展示会
展示会
展示会の運営メンバーの1人である堤信吾は困惑していた。
運営メンバーにしか明かしていない事務局に予告状が投函されていたのであった。
「〇月×日、あなたたちの罪を裁く。」
その日はちょうど展示会の日付けであった。
堤信吾は亜人に広く知れ渡っている展示会の日付よりも数人しか知りえない事務局の所在が明らかになっていることに恐怖を覚えた。慌てて、手塚充に通信を行う。
「手塚さん。いかがしましょう?」
堤信吾は状況を伝える。
「恐らく奴らはすべてを知っておる。どのみち会にはあの方も出席されるから正面から迎え撃つしかない。」
「やっぱり中止とかはできないですよね。」
「とにかくお前にできることは防衛できる面子を整えることだけだ。」
亜人全員が展示会に出席する訳ではない。亜人には活動の自由が広く認められており人間と変わらず生活を営むものも多かった。しかし、この非常事態を乗り切るにはそうったものにも声を掛けて回るしかない。

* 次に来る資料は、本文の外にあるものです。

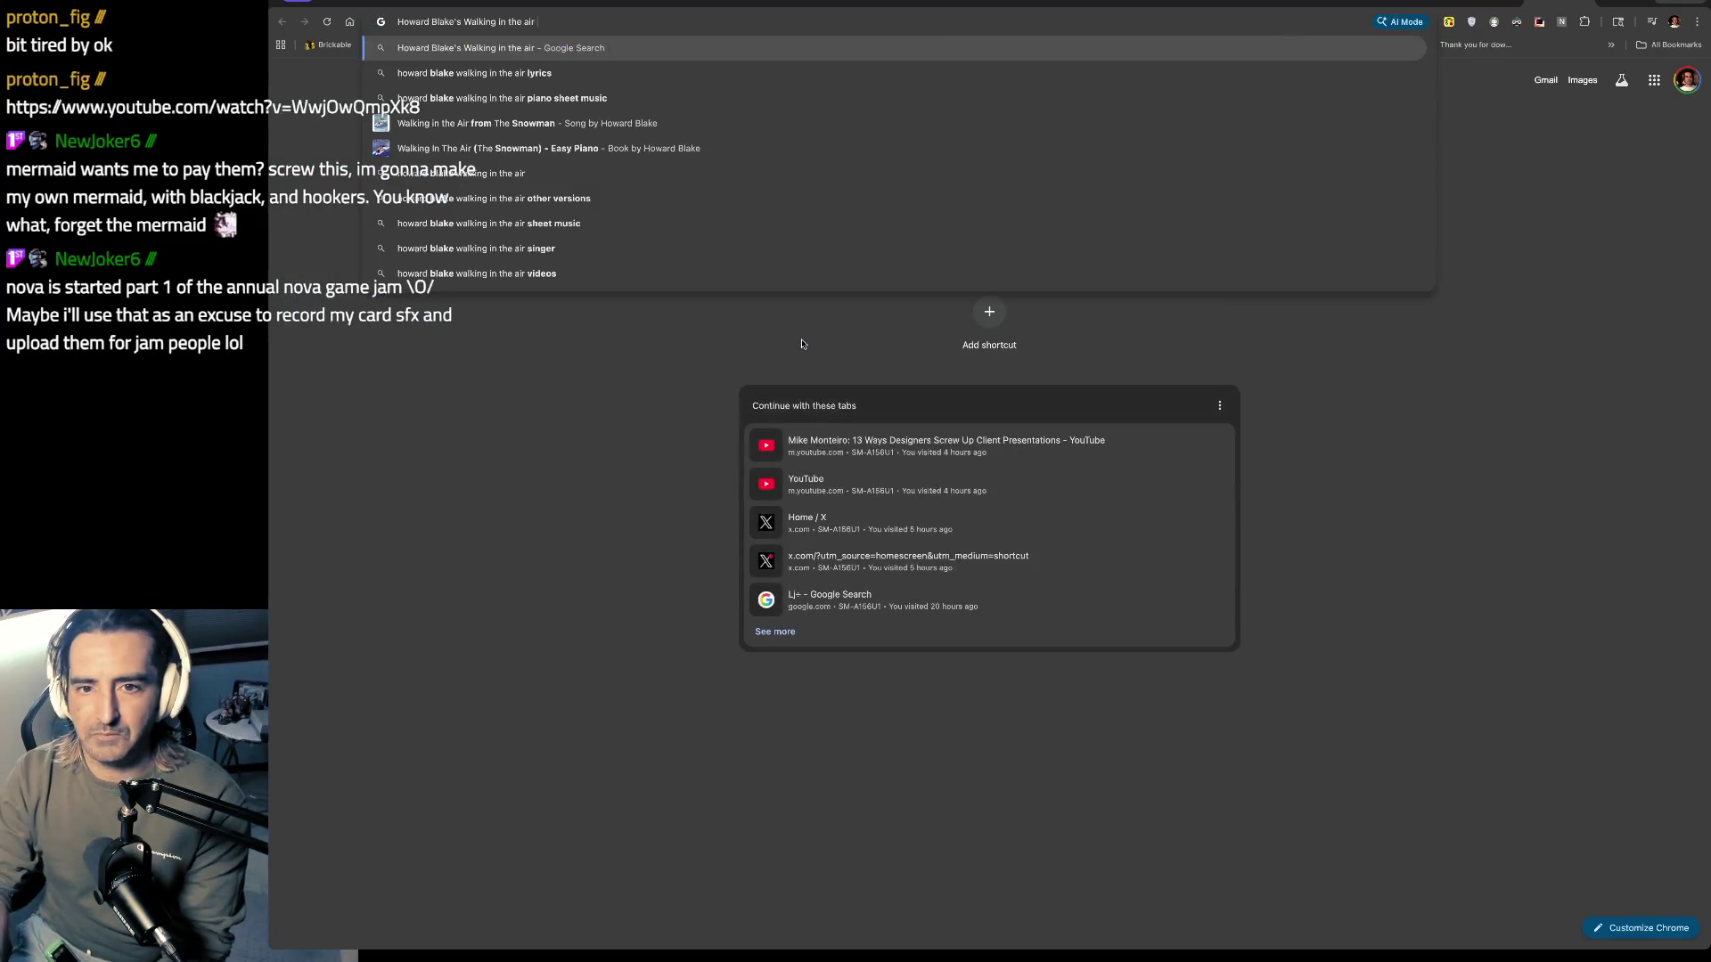
key("Return")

堤信吾は登録されている亜人リストをパラパラめくる。登録されている亜人は1000人近くいるが亜人の強さの情報が不足していた。亜人には爵位があるがあくまで悪意の結晶の回収数によるもので実力ではない。そこで短期間での回収数を参照したところ、とある名前が浮かび上がる。
徳永王司。習得職「王」となっていた。現実において王制の社会など存在しないので不気味に思えたがもし本当なら当たってみる価値はある。
王と勇者が相まみえるまであと3日もなかった。